In het gebied dat nu Laag-Wolfheze genoemd wordt werd aan het eind van de negentiende eeuw de fundamenten van een elfde-eeuws kerkje ontdekt. Dit stond even ten zuiden van de tegenwoordige snelweg. Over de bevolking van Wolfheze in de Middeleeuwen is weinig meer bekend dan dat het een kleine, agrarische samenleving heeft gevormd. De eerste melding van agrarische aktiviteit komt uit een rekening van het Richterambt Veluwe. Hierin staat dat in 1333 gronden te Wolfheze worden aangemaakt zonder toestemming van de heer.
Verlaten dorp
In de late middeleeuwen werd het dorp grotendeels verlaten en waarschijnlijk ook de kerk, waarna deze al in verval raakte. In 1585 (tijdens de Tachtigjarige Oorlog) verwoestten de Spanjaarden het dorp, wat het einde betekende van het oude Wolfheze (Wolvenbos). Dat dorp omvatte tot dan toe het Hof (het eigenlijke dorp) en het Wildforstergoed.
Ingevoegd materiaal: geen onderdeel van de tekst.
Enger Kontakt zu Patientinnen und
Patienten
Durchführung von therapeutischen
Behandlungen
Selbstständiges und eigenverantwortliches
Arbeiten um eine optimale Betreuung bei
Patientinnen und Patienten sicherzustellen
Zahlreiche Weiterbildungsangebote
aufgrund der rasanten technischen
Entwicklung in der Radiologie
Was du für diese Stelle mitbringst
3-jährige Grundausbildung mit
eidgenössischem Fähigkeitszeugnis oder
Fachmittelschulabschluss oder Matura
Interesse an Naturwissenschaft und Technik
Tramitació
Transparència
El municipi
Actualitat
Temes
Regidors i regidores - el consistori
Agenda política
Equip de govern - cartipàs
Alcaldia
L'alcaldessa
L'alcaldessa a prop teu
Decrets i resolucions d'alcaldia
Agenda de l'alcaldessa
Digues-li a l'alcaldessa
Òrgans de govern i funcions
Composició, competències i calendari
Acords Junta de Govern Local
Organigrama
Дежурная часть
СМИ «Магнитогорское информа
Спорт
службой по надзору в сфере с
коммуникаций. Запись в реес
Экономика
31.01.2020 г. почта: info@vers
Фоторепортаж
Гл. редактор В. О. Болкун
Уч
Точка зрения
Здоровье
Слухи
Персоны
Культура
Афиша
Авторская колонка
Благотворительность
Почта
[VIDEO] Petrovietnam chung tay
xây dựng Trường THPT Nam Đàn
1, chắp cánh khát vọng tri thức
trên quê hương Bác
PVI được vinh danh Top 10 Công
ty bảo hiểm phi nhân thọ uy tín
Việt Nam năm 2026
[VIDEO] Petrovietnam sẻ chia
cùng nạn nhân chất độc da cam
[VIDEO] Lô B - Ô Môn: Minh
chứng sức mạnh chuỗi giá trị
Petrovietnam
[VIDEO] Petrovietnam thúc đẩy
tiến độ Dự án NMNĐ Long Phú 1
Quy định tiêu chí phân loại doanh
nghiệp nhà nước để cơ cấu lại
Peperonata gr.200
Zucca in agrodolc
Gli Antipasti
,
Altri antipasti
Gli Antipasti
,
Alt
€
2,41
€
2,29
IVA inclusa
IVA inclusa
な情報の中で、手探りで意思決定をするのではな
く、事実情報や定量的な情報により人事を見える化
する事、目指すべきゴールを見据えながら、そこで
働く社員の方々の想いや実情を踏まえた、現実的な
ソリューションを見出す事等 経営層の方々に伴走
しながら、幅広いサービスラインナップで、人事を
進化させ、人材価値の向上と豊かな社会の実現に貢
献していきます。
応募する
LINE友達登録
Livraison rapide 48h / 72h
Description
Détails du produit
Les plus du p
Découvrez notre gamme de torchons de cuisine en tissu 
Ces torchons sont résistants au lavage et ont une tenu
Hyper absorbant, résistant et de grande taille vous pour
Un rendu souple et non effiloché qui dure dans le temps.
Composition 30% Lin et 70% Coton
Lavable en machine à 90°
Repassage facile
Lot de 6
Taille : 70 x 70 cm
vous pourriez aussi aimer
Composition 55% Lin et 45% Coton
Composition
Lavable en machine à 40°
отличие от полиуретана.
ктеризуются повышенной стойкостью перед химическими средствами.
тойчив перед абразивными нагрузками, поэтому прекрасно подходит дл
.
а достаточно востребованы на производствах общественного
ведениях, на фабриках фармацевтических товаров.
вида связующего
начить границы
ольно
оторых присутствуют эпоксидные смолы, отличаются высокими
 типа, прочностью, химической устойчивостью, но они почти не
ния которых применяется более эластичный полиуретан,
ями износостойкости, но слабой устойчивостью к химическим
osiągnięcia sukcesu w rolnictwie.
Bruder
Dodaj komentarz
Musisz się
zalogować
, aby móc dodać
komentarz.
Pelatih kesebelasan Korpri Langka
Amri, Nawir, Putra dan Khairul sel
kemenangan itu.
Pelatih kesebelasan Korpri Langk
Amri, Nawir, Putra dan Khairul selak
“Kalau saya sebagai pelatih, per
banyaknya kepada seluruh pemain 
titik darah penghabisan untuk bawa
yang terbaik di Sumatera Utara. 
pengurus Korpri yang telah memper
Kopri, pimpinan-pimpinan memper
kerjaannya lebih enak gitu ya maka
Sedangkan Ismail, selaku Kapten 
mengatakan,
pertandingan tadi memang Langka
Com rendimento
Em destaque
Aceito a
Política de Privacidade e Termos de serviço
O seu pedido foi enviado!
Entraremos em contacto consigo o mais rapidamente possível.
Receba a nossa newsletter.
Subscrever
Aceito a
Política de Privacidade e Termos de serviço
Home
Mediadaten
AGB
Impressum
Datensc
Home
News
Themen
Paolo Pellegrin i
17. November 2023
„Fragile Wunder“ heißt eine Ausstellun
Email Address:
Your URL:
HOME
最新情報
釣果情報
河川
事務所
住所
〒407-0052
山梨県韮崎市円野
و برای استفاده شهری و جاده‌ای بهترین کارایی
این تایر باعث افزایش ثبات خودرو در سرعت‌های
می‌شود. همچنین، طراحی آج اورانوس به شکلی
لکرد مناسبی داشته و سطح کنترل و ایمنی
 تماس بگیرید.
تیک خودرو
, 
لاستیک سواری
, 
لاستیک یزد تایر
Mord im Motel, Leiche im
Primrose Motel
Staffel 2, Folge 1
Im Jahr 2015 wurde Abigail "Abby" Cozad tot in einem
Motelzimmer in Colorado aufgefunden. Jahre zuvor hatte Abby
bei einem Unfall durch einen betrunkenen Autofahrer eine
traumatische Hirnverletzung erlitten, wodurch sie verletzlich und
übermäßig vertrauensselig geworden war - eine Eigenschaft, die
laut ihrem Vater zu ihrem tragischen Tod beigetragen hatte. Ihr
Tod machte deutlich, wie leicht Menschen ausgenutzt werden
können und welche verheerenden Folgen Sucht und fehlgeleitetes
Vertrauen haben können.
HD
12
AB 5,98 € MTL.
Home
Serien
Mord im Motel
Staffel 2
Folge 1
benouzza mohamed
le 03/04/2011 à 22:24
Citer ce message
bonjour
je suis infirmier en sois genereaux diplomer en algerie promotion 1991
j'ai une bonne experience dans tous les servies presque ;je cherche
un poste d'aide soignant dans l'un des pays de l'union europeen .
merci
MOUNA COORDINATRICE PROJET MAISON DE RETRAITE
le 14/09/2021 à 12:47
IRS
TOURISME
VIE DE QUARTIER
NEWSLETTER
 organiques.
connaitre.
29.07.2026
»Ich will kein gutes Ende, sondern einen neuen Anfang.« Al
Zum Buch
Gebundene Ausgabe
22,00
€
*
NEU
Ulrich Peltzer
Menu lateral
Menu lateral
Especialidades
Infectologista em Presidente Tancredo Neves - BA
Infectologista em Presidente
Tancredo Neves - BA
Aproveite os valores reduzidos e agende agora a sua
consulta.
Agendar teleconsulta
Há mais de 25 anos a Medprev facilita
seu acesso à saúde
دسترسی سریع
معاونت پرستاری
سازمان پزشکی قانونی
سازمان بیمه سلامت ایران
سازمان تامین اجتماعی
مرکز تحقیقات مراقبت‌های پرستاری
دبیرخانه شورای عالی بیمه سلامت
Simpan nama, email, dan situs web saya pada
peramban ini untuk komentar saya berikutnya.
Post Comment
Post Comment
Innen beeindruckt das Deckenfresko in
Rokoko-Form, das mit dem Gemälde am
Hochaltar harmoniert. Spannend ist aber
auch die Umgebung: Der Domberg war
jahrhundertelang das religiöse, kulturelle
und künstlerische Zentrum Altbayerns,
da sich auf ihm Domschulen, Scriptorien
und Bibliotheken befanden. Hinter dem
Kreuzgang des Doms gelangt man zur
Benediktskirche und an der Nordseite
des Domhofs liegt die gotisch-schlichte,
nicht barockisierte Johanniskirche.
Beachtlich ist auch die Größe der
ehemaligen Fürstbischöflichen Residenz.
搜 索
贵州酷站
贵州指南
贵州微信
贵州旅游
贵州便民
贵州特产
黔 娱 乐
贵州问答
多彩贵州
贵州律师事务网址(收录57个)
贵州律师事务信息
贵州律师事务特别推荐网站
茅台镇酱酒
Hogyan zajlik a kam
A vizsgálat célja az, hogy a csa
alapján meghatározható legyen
Nadat de vernietiging van oud Wolfheze werd het niet meer herbouwd. Het huidige, rond 1900 gestichte dorp Wolfheze ligt een kilometer noordelijker. De vorm van de fundamenten van de middeleeuwse kerk van het voormalige Wolfheze is nog te zien op de kerkheuvel.
Tijdens een wandeling op de Wolfhezerheide werd dominee O.G. Heldring door een passant opmerkzaam gemaakt op een terp met de naam Kapelheuvel. Daarop startte in 1846 een opgraving, die echter snel werd gestaakt omdat de eigenaar van het terrein, baron Van Brakell van Doorwerth, geen toestemming had gegeven.
Pas na aandringen van de Oosterbeekse ingenieur H. J. H. Groneman in 1888 werd een nieuwe opgraving gestart. Men ontdekte inderdaad de resten van een oud kerkje, met veel grafstenen met in de graven nog steeds skeletten.
Nieuw onderzoek vond pas plaats aan het begin van de 21e eeuw.
Niet ver van de kerkheuvel bevindt zich, aan beide zijden van het zandpad, twee lange wallen. Ze vormen samen een zogeheten dubbele landweer. Ze werden gemaakt door een lange greppel te graven en de uitgegraven grond naast de greppel op te werpen. Zo ontstond een niet te passeren hindernis voor paard en wagen, waardoor reizigers werden gedwongen over de Heerweg, de oude verkeersweg van Arnhem naar Utrecht, te gaan. Door ter hoogte van de wal de weg af te sluiten, was het mogelijk de reizigers te controleren, tol te heffen of eventueel te bestelen. De dienstdoende soldaten verbleven waarschijnlijk in het nabijgelegen Rondeel.
In het heideveld zijn tegenwoordig nog steeds de oude karrensporen te zien. Ter hoogte van de tweede wal ligt de grootste grafheuvel uit de omgeving: de Koningsheuvel. De naam verwijst naar de rijke grafuitrusting die in deze heuvel is aangetroffen, zoals een dolk, een klokbeker en een stenen polsbeschermer van een boogschutter. Verspreid in het gebied liggen vijftien grafheuvels.